Jul2007 Drug Protein Targets
Endogenous retroviral family W, env (C7), member 1 (syncytin)
Endogenous retroviral family W, env (C7), member 1 (syncytin) is expressed in the placental syncytiotrophoblast and is involved in fusion of the cytotrophoblast cells to form the syncytial layer of the placenta. It may play a role in the attack, through oxidation, on the myelin protective covering of the brain and spinal cord and on myelin-making cells themselves.
- GeNeuro are developing a humanized MAb against the immunopathic MSRV/HERV-W envelope proteins of human endogenous retrovirus, for the treatment of multiple sclerosis.
- Scyncytin's Entrez Gene ID is 30816.
G protein-coupled bile acid receptor 1
Bile acid treatment of G protein-coupled bile acid receptor 1 (GPBAR1) induces the production of intracellular cAMP, activation of a MAP kinase signalling pathway, and internalization of GPBAR1. It is implicated in the suppression of macrophage functions and regulation of energy homeostasis by bile acids.
- Intercept Pharmaceuticals is developing agonists to TGR5, a cell-surface receptor that responds to bile acids, for the treatment of diabetes, obesity and immune-related conditions.
- GPBAR1 belongs to the Receptor> GPCR Target Family. Its Entrez Gene ID is 151306.
integrin, alpha 9
Integrin, alpha 9 is a glycoprotein receptor for VCAM1, cytotactin and osteopontin. Integrins mediate cell-cell and cell matrix adhesion. Expression of this gene has been found to be upregulated in small cell lung cancers.
- Gene Techno Science is developing anti-alpha9 integrin MAbs for the treatment of autoimmune diseases, bone diseases and cancer metastasis.
- Integrin alpha 9 belongs to the Receptor Target Family Group. Its Entrez Gene ID is 3680.

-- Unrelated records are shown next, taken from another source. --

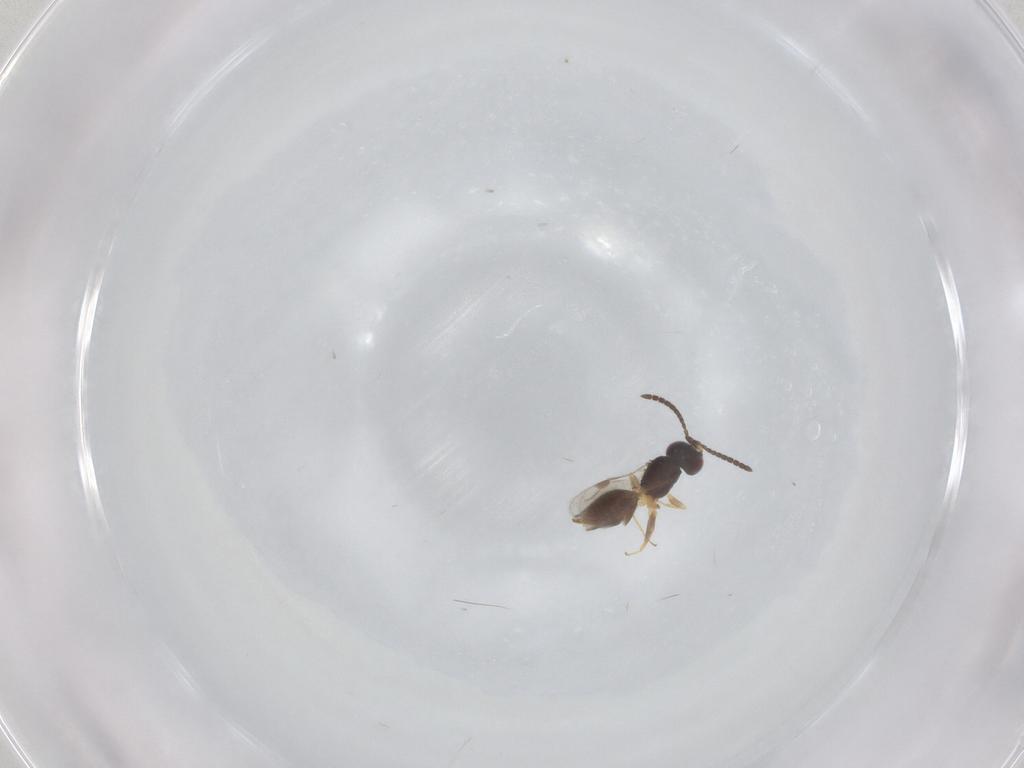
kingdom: Animalia
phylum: Arthropoda
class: Insecta
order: Hymenoptera
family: Megaspilidae
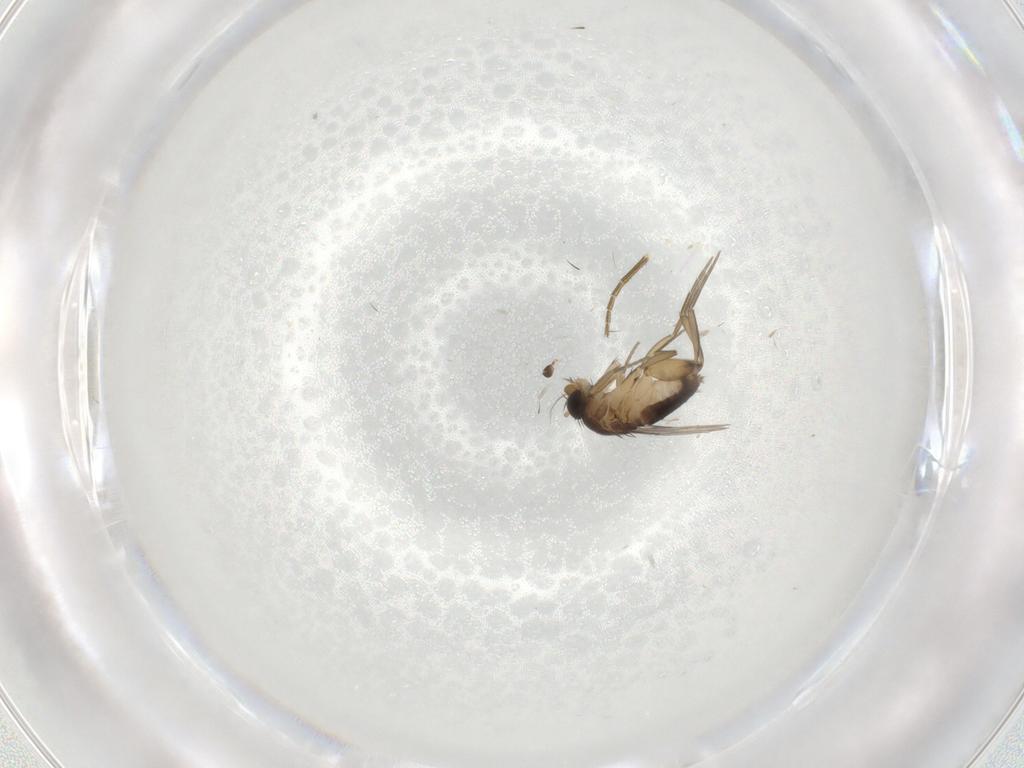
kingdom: Animalia
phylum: Arthropoda
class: Insecta
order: Diptera
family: Phoridae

SHC (Src homology 2 domain containing) transforming protein 1
SHC (Src homology 2 domain containing) transforming protein 1 (SHC1) is an adaptor in many signal transduction pathways, for example, facilitating the activation of RAS proteins in response to a variety of factors. It is involved in cellular aging, senescence and apoptosis.
- Congenia (Genextra) is developing small-molecule compounds to inhibit 2 mitochondrial targets, SHC1 and permeability transition pore for the treatment of cardiovascular and neurodegenerative disorders.
- The Entrez Gene ID for SHC1 is 6464.
solute carrier family 25 (mitochondrial carrier; dicarboxylate transporter), member 10
- Isis Pharmaceuticals is developing an antisense therapy against the mDIC for the treatment of diabetic obesity.
- mDIC belongs to the Transporter Target Family Group. Its Entrez Gene ID is 1468.
Also known as mitochondrial dicarboxylate carrier (mDIC), this catalyzes the transport of dicarboxylates such as malate and succinate across the mitochondrial membrane in exchange for phosphate, sulphate, and thiosulphate. These are then supplied as substrates for the Krebs cycle, gluconeogenesis, urea synthesis, and sulphur metabolism. Specifically, it has been demonstrated to play an important role in supplying malate for citrate transport required for fatty acid synthesis and that its inhibition might effectively reduce lipid accumulation in adipose tissues.
voltage-dependent anion channels 2 and 3
Voltage-dependent anion channels (VDAC) are found on the outer mitochiondrial membrane. They form voltage-gated pores when incorporated into planar lipid bilayers and are involved in the translocation of adenine nucleotides through the outer membrane. These channels may also function as a mitochondrial binding site for hexokinase and glycerol kinase.
- PRL-93936 is a 2nd-generation chemotherapeutic targeting voltage-dependent anion channels 2 and 3, under development by Prolexys for the treatment of ras-overexpressing cancers.
- Both voltage dependent anion channels belong to the Ion Channel Target Family Group. Their Entrez Gene IDs are 7417 and 7419, repectively.